Чем больше свиваются в клубок мысли в моей голове, тем чаще я судорожно начинаю убираться в квартире, в компьютере, где угодно, свято уповая на то, что что-то изменится, что чистота к чистоте, что рано или поздно я обязательно разберусь и со своими мыслями. Достигается хрупкое равновесие. Я иду на компромисс сама с собой. Я умею быть счастливой.
Но этот развитый упорными тренировками дар столь же бессмыслен, сколь и шоколад с низким содержанием сахара, — и тогда я пошла в польскую церковь, что на Мадлен, и лежала у рисованных, современных, улыбчиво-мультяшных икон, и просила о чуде, и было светло и легко, и негромко говорил что-то ксендз, а я не понимала, или это не мне, и бежали по экрану черные буковки молитв, медленная проза, медленная проза, жизнь в эмиграции.
А мы с Марчином ели шаурму и пили из разномастных рюмок домашний ликер в кафешке в Булонь-Бильянкур, и он мне сказал: поедем домой.
“Что тебе нужно? чего ты хочешь? прикажи мне! Задай мне службу самую невозможную, какая только есть на свете, — я побегу исполнять ее! Скажи мне сделать то, чего не в силах сделать ни один человек, — я сделаю, я погублю себя.
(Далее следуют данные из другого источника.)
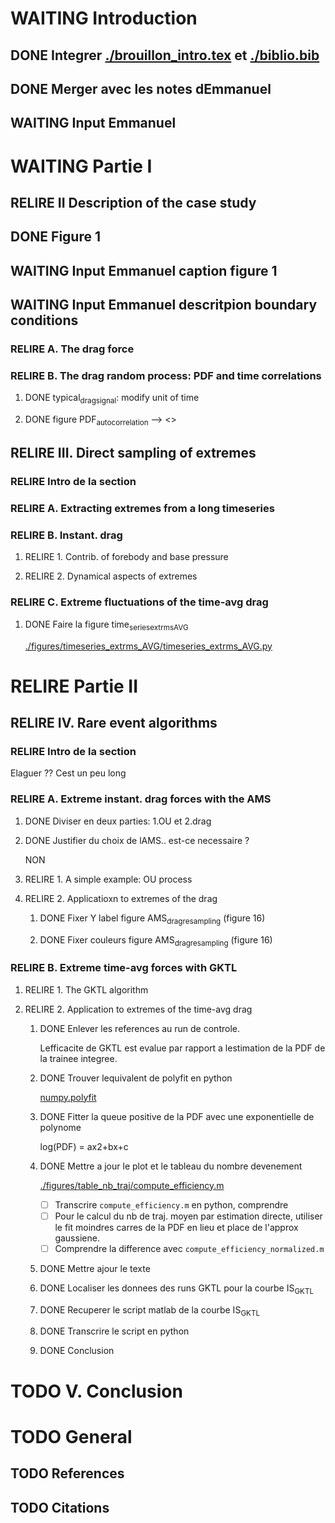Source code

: #+TODO: RELIRE TODO NEXT WAITING | DONE 
* WAITING Introduction
** DONE Integrer [[./brouillon_intro.tex]] et [[./biblio.bib]]
** DONE Merger avec les notes dEmmanuel
** WAITING Input Emmanuel
* WAITING Partie I
** RELIRE II Description of the case study
** DONE Figure 1
** WAITING Input Emmanuel caption figure 1
** WAITING Input Emmanuel descritpion boundary conditions
*** RELIRE A. The drag force
*** RELIRE B. The drag  random process: PDF and time correlations
**** DONE typical_drag_signal: modify unit of time
**** DONE figure PDF_autocorrelation \overline --> <>
** RELIRE III. Direct sampling of extremes
*** RELIRE Intro de la section
*** RELIRE A. Extracting extremes from a long timeseries
*** RELIRE B. Instant. drag
**** RELIRE 1. Contrib. of forebody and base pressure
**** RELIRE 2. Dynamical aspects of extremes
*** RELIRE C. Extreme fluctuations of the time-avg drag
**** DONE Faire la figure time_series_extrms_AVG
[[./figures/timeseries_extrms_AVG/timeseries_extrms_AVG.py]]
* RELIRE Partie II
** RELIRE IV. Rare event algorithms
*** RELIRE Intro de la section
Elaguer ?? Cest un peu long
*** RELIRE A. Extreme instant. drag forces with the AMS 
**** DONE Diviser en deux parties: 1.OU et 2.drag
**** DONE Justifier du choix de lAMS.. est-ce necessaire ?
NON
**** RELIRE 1. A simple example: OU process
**** RELIRE 2. Applicatioxn to extremes of the drag
***** DONE Fixer Y label figure AMS_drag_resampling (figure 16)
***** DONE Fixer couleurs figure AMS_drag_resampling (figure 16)
*** RELIRE B. Extreme time-avg forces with GKTL
**** RELIRE 1. The GKTL algorithm
**** RELIRE 2. Application to extremes of the time-avg drag
***** DONE Enlever les references au run de controle.
Lefficacite de GKTL est evalue par rapport a lestimation de la PDF de la trainee
integree.
***** DONE Trouver lequivalent de polyfit en python
[[https://docs.scipy.org/doc/numpy/reference/generated/numpy.polyfit.html][numpy.polyfit]]
***** DONE Fitter la queue positive de la PDF avec une exponentielle de polynome
log(PDF) = ax2+bx+c
***** DONE Mettre a jour le plot et le tableau du nombre devenement
[[./figures/table_nb_traj/compute_efficiency.m]]
- [ ] Transcrire =compute_efficiency.m= en python, comprendre
- [ ] Pour le calcul du nb de traj. moyen par estimation directe,
      utiliser le fit moindres carres de la PDF en lieu et place de 
      l'approx gaussiene.
- [ ] Comprendre la difference avec =compute_efficiency_normalized.m=
***** DONE Mettre ajour le texte
***** DONE Localiser les donnees des runs GKTL pour la courbe IS_GKTL
***** DONE Recuperer le script matlab de la courbe IS_GKTL
***** DONE Transcrire le script en python
***** DONE Conclusion
* TODO V. Conclusion 
* TODO General 
** TODO References
** TODO Citations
Погублю, погублю! И погубить себя для тебя, клянусь святым крестом, мне так сладко...”И он сказал мне: ты будешь ухаживать за коровой, я пойду на завод, и все у нас будет как у людей, а во мне словно бы завод кончился, и корова летающая, и я говорю: зачем мне польская деревня? Моя боль и там меня найдет.Я тоже могу носить костюмы от кутюр, сказал он мне.
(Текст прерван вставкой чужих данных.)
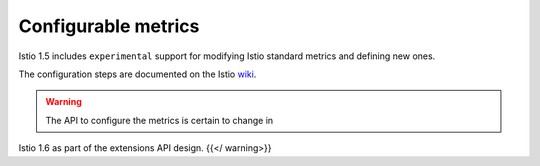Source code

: Configurable metrics
=========================

Istio 1.5 includes ``experimental`` support for modifying Istio standard
metrics and defining new ones.

The configuration steps are documented on the Istio
`wiki <https://github.com/istio/istio/wiki/Configurable-V2-Metrics>`_.

.. warning::

   The API to configure the metrics is certain to change in
Istio 1.6 as part of the extensions API design. {{</ warning>}}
Я тоже могу цитировать Евангелие, сказала я ему.
Так мы и разошлись.
Ходить по Парижу в шубе — свинство и роскошество, но у меня, больной и обиженной, серый кролик — единственный друг. Разве ж можно его оставить дома? Так и ходим, он — дымчатый, льнущий, ласковый, я — снова одна, снова верная, снова холодная, — по французскому бюрократическому аду, ибо мил-друг-польская-панночка украл у меня паспорт. А что делать в чужой стране без паспорта? Вот и свершилось.